After widening_mul the result looks like:
_1 = .FMA(a, b, acc_0);
acc_1 = .FMA(c, d, _1);
While previously (before the "Handle FMA friendly..." patch),
widening_mul's result was like:
_1 = a * b;
_2 = .FMA (c, d, _1);
acc_1 = acc_0 + _2;
If the code fragment is in a loop, some architecture can execute
the latter in parallel, so the performance can be much faster than
the former.

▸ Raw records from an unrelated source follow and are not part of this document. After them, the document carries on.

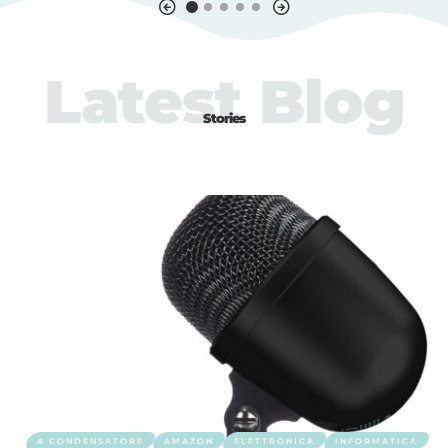
Latest Blog
Stories
A CONDENSATORE
AMAZON
ELETTRONICA
INFORMATICA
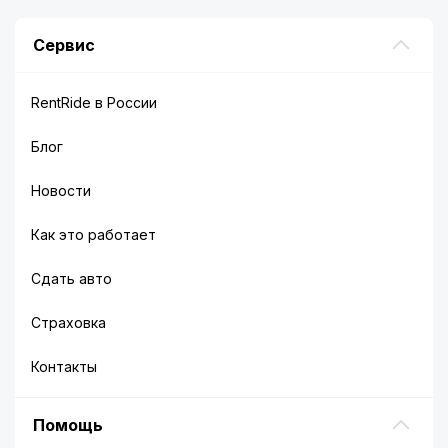
Сервис
RentRide в России
Блог
Новости
Как это работает
Сдать авто
Страховка
Контакты
Помощь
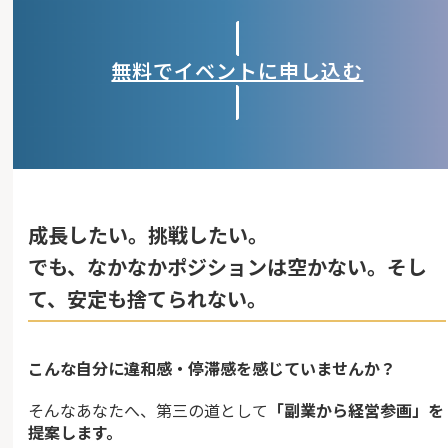
無料でイベントに申し込む
成長したい。挑戦したい。
でも、なかなかポジションは空かない。そし
て、安定も捨てられない。
こんな自分に違和感・停滞感を感じていませんか？
そんなあなたへ、第三の道として
「副業から経営参画」を
提案します。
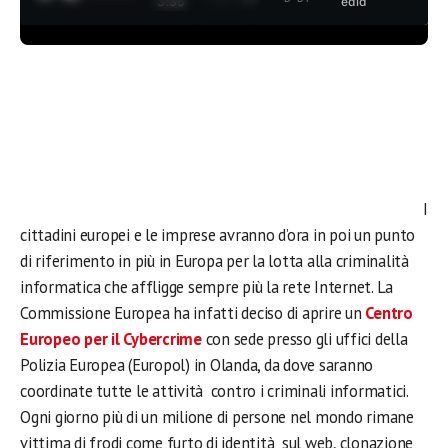
3:35
edia
I
cittadini europei e le imprese avranno d’ora in poi un punto
di riferimento in più in Europa per la lotta alla criminalità
informatica che affligge sempre più la rete Internet. La
Commissione Europea ha infatti deciso di aprire un
Centro
Europeo per il Cybercrime
con sede presso gli uffici della
Polizia Europea (Europol) in Olanda, da dove saranno
coordinate tutte le attività contro i criminali informatici.
Ogni giorno più di un milione di persone nel mondo rimane
vittima di frodi come furto di identità sul web, clonazione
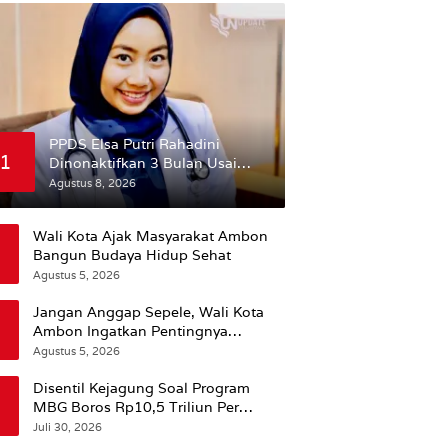
PPDS Elsa Putri Rahadini
1
Dinonaktifkan 3 Bulan Usai
Komentar yang Dinilai
Agustus 8, 2026
Nirempati ke Pasien BPJS
Wali Kota Ajak Masyarakat Ambon
Bangun Budaya Hidup Sehat
Agustus 5, 2026
Jangan Anggap Sepele, Wali Kota
Ambon Ingatkan Pentingnya
Perencanaan Kesehatan
Agustus 5, 2026
Disentil Kejagung Soal Program
MBG Boros Rp10,5 Triliun Per
Tahun, Kepala BGN Sudaryono Beri
Juli 30, 2026
Penjelasan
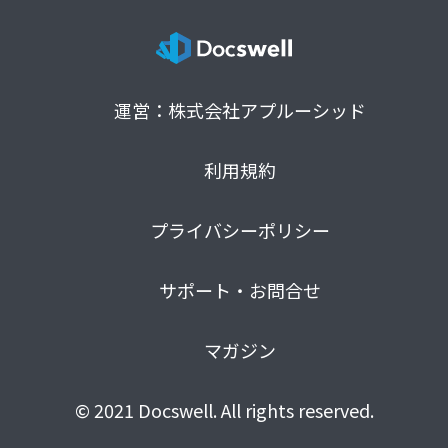
運営：株式会社アプルーシッド
利用規約
プライバシーポリシー
サポート・お問合せ
マガジン
© 2021 Docswell. All rights reserved.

For the small testcase, the performance gap is over
10% on both ampere1 and neoverse-n1. So the point here is to avoid
turning the last statement into FMA, and keep it a PLUS_EXPR as
much as possible. (If we are rewriting the op list into parallel,
no special treatment is needed, since the last statement after
rewrite_expr_tree_parallel will be PLUS_EXPR anyway.)
2. Function result_feeds_back_from_phi_p is to check for cross
backedge dependency. Added new enum fma_state to describe the
state of FMA candidates.
With this patch, there's a 3% improvement in 510.parest_r 1-copy
run on ampere1. The compile options are:
"-Ofast -mcpu=ampere1 -flto --param avoid-fma-max-bits=512".
Best regards,
Di Zhao
----
PR tree-optimization/110279
gcc/ChangeLog:
* tree-ssa-reassoc.cc (enum fma_state): New enum to
describe the state of FMA candidates for an op list.
(rewrite_expr_tree_parallel): Changed boolean
parameter to enum type.
(result_feeds_back_from_phi_p): New function to check
for cross backedge dependency.
(rank_ops_for_fma): Return enum fma_state. Added new
parameter.
(reassociate_bb): If there's backedge dependency in an
op list, swap the operands before rewrite_expr_tree.
gcc/testsuite/ChangeLog:
* gcc.dg/pr110279.c: New test.
Not a review, but more of a question -- isn't this transformation's
profitability uarch sensitive. ie, just because it's bad for a set of
aarch64 uarches, doesn't mean it's bad everywhere.
And in general we shy away from trying to adjust gimple code based on
uarch preferences.
It seems the right place to do this is gimple->rtl expansion.
Jeff